In a sign that the Canadian-owned commercial bank has reverted to ‘Plan B’ following the February 2021 break-up of its deal to sell a controlling 66.73 percent equity stake to the Colombia-headquartered GNB Financial Group, CIBC announced that it has agreed to sell its operations in St Vincent, Grenada, Dominica and St. Kitts to a consortium of local banks.
They are The Bank of St. Vincent and the Grenadines; Grenada Co-Operative Bank; National Bank of Dominica; and St Kitts Nevis Anguilla National Bank. In addition, Aruba bank is acquiring its assets in that nation, with all transactions subject to regulatory approval.
Colette Delaney, CIBC’s chief executive, said in a statement: “These transactions enable FirstCaribbean to optimise and simplify its business, further enhance efficiency and focus on core markets to accelerate growth.
“In each case we chose a partner that is an excellent fit in its respective market, given that its knowledge of the local markets match with our product offerings and client base and strong market positioning.
“They each bring a depth of local knowledge to the market and the needs of our clients there, which we believe will serve them well in their positioning for the future. We remain committed to executing on our long-term strategy and delivering the best outcome for clients, shareholders, employees and communities.”
CIBC has thus seemingly elected to follow the route previously taken by fellow Canadian-owned commercial bank, Royal Bank of Canada (RBC), to downsize its regional presence by exiting markets deemed too small to produce significant profits and where costs likely exceed anticipated returns.

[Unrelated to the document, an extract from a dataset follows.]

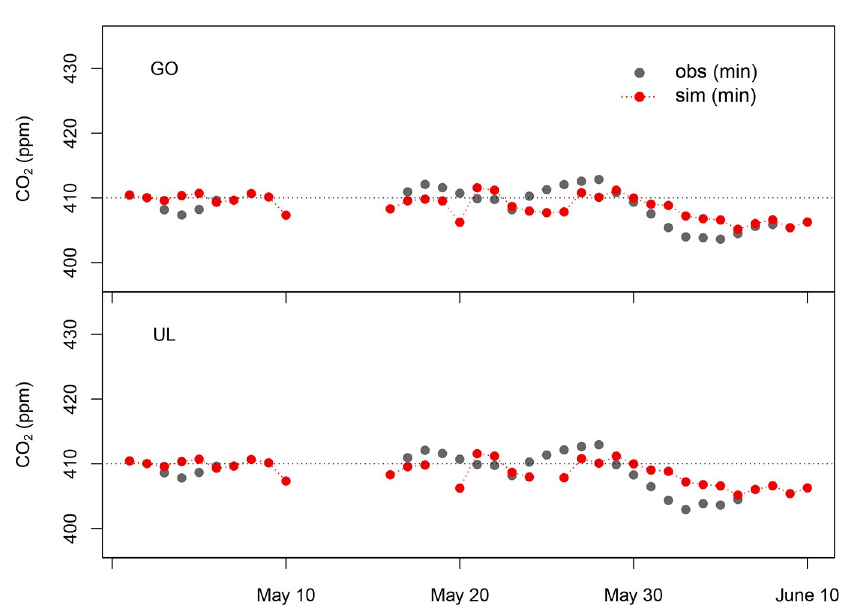
Fig 3. 5-day moving average of observed and simulated daily minimum CO 2 concentrations at GO and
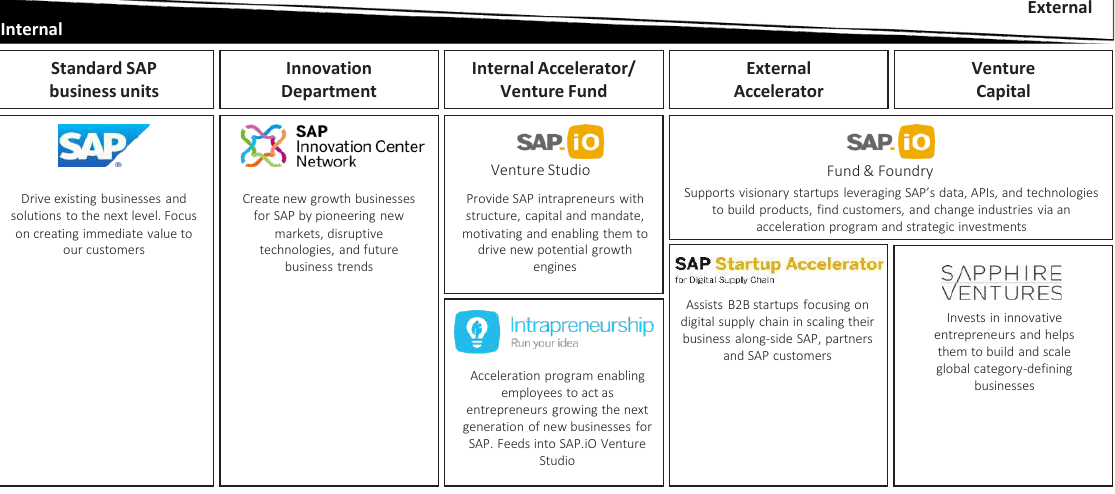
Figure 1. Different innovation, incubation and venturing initiatives at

Teresa Mortimer, the Bahamas Financial Services Union’s (BFSU) president, whose union represents several hundred CIBC staff in this nation, told Tribune Business that the Canadian bank was unlikely to exit this nation due to the significant profits it continues to produce for both the regional head office as well as ultimate parent.

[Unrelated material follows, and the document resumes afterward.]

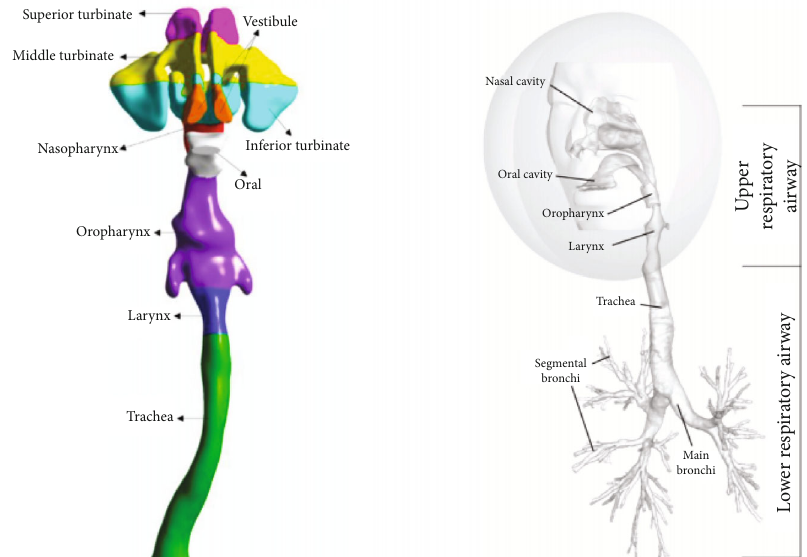
Figure 4: Graphs of structure of human beings ’ respiratory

The BISX-listed Bahamian operation, which is 4.5 percent owned by local shareholders, generated $57.7m in net income for the nine months to end-July 2021. “This is definitely the most profitable unit, no doubt about that,” Ms Mortimer said. “It’s the most profitable one, that’s just the way it is. They’re not going to sell the profitable ones.”
CIBC has been seeking to exit the Caribbean for some time, having previously abandoned attempts to do so via an initial public offering (IPO) that would have been listed in New York in 2018. The Bahamas produced 32.3 percent, nearly one-third or just over $188m, of CIBC FirstCaribbean’s $581m top-line in 2018, its $85m in net income generated 84 percent of the bank’s regional $101m bottom line.
The sale to GNB Financial Group did not proceed because it “did not receive approval from FirstCaribbean’s regulators”. One highly-placed source, speaking on condition of anonymity at the time, said simply that “the regulators didn’t go for it” in multiple Caribbean states.
“The regulators were not very comfortable and just focused on the pandemic, and the deal just fell apart,” the source said. “From what I understand it is really the regulators lost their appetite and couldn’t be convinced that the timing and everything else was right for this.
“They were distracted by COVID and the loss of activity in the market. The two parties at the top decided enough was enough. Even they may have lost their appetite.”